See rationale for motivating scenarios.

Post-MVP, applications will be able to query which features are supported via has_feature or a similar API. This accounts for the pragmatic reality that features are shipped in different orders at different times by different engines.

What follows is a sketch of what such a feature testing capability could look like.

Since some WebAssembly features add operators and all WebAssembly code in a module is validated ahead-of-time, the usual JavaScript feature detection pattern:

if (foo)
    foo();
else
    alternativeToFoo();

won’t work in WebAssembly (if foo isn’t supported, foo() will fail to validate).

Instead, applications may use one of the following strategies:

  1. Compile several versions of a module, each assuming different feature support and use has_feature tests to determine which version to load.

  2. During the “specific” layer decoding, which will happen in user code in the MVP anyway, use has_feature to determine which features are supported and then translate unsupported feature use into either a polyfill or a trap.

Both of these options could be automatically provided by the toolchain and controlled by compiler flags. Since has_feature is a constant expression, it can be constant-folded by WebAssembly engines.

To illustrate, consider 4 examples:

  • i32.min_s - Strategy 2 could be used to translate (i32.min_s lhs rhs) into an equivalent expression that stores lhs and rhs in locals then uses i32.lt_s and select.
  • Threads - If an application uses #ifdef extensively to produce thread-enabled/disabled builds, Strategy 1 would be appropriate. However, if the application was able to abstract use of threading to a few primitives, Strategy 2 could be used to patch in the right primitive implementation.
  • mprotect - If engines aren’t able to use OS signal handling to implement mprotect efficiently, mprotect may become a permanently optional feature. For uses of mprotect that are not necessary for correctness (but rather just catching bugs), mprotect could be replaced with nop. If mprotect was necessary for correctness but an alternative strategy existed that did not rely on mprotect, mprotect could be replaced with an abort() call, relying on the application to test (has_feature "mprotect") to avoid calling the abort().

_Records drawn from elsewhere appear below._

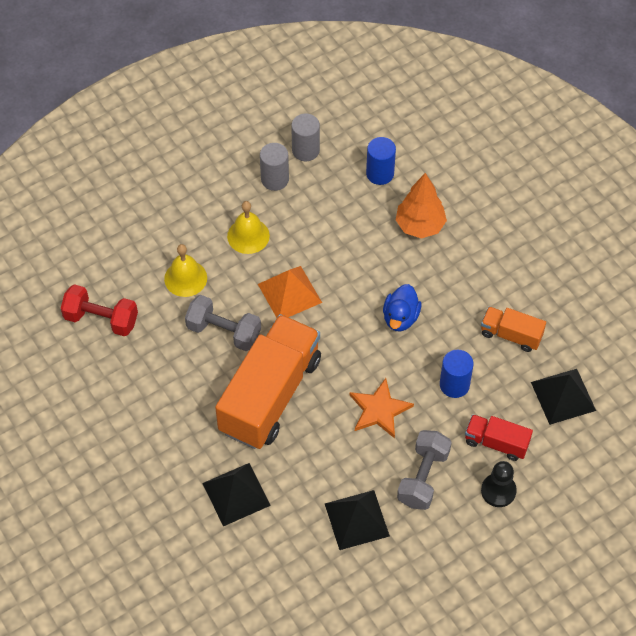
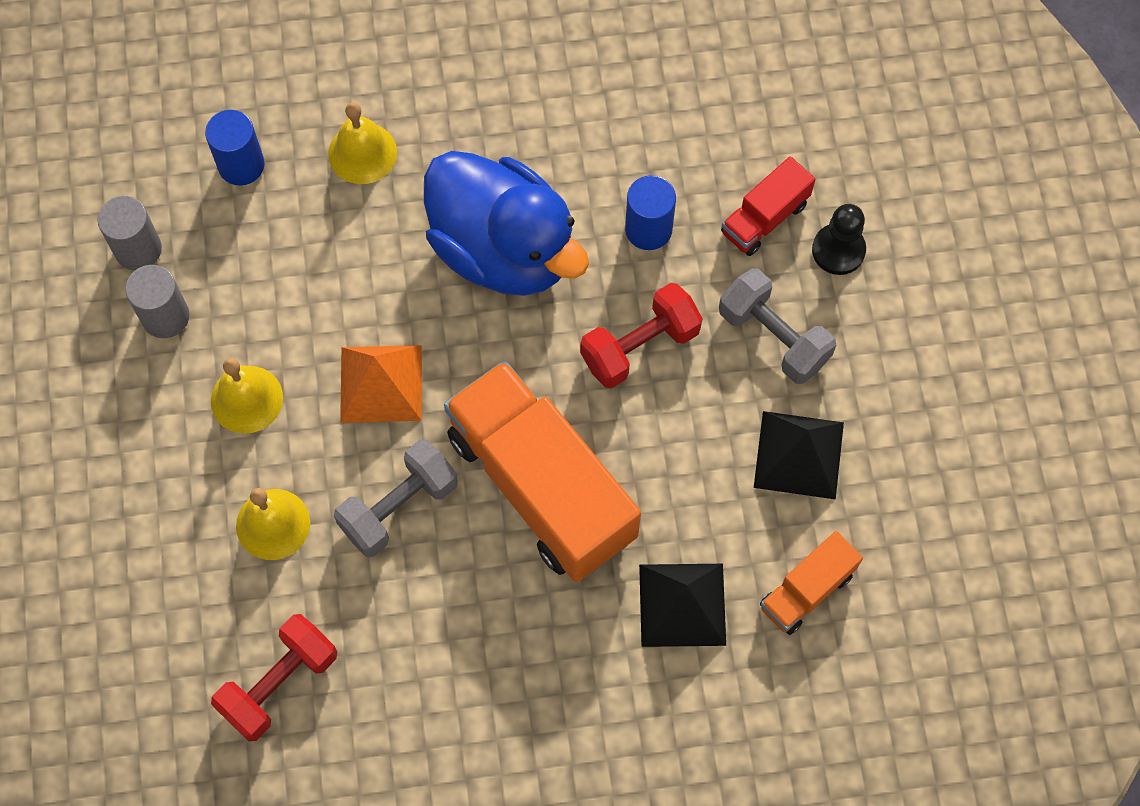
camera: 65 degrees left, 10 degrees up
orange star [350,378,414,438] -> red dumbbell [580,283,703,388]
blue duck [383,284,421,331] -> blue duck [424,151,589,296], size x2.12
orange tree [396,173,447,239] -> yellow bell [328,102,397,184]
orange truck [481,307,546,352] -> orange truck moved to [760,531,863,635]
black pyramid [531,369,596,425] -> none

The has_feature query could be exposed to C++ code via the existing __builtin_cpu_supports.
  • SIMD - When SIMD operators have a good-enough polyfill, e.g., f32x4.fma via f32x4.mul/add, Strategy 2 could be used (similar to the i32.min_s example above). However, when a SIMD feature has no efficient polyfill (e.g., f64x2, which introduces both operators and types), alternative algorithms need to be provided and selected at load time.

As a hypothetical (not implemented) example polyfilling the SIMD f64x2 feature, the C++ compiler could provide a new function attribute that indicated that one function was an optimized, but feature-dependent, version of another function (similar to the ifunc attribute, but without the callback):

#include <xmmintrin.h>
void foo(...) {
  __m128 x, y;           // -> f32x4 locals
  ...
  x = _mm_add_ps(x, y);  // -> f32x4.add
  ...
}
void foo_f64x2(...) __attribute__((optimizes("foo","f64x2"))) {
  __m256 x, y;           // -> f64x2 locals
  ...
  x = _m_add_pd(x, y);   // -> f64x2.add
  ...
}
...
foo(...);                 // calls either foo or foo_f64x2

In this example, the toolchain could emit both foo and foo_f64x2 as function definitions in the “specific layer” binary format. The load-time polyfill would then replace foo with foo_f64x2 if (has_feature "f64x2"). Many other strategies are possible to allow finer or coarser granularity substitution. Since this is all in userspace, the strategy can evolve over time.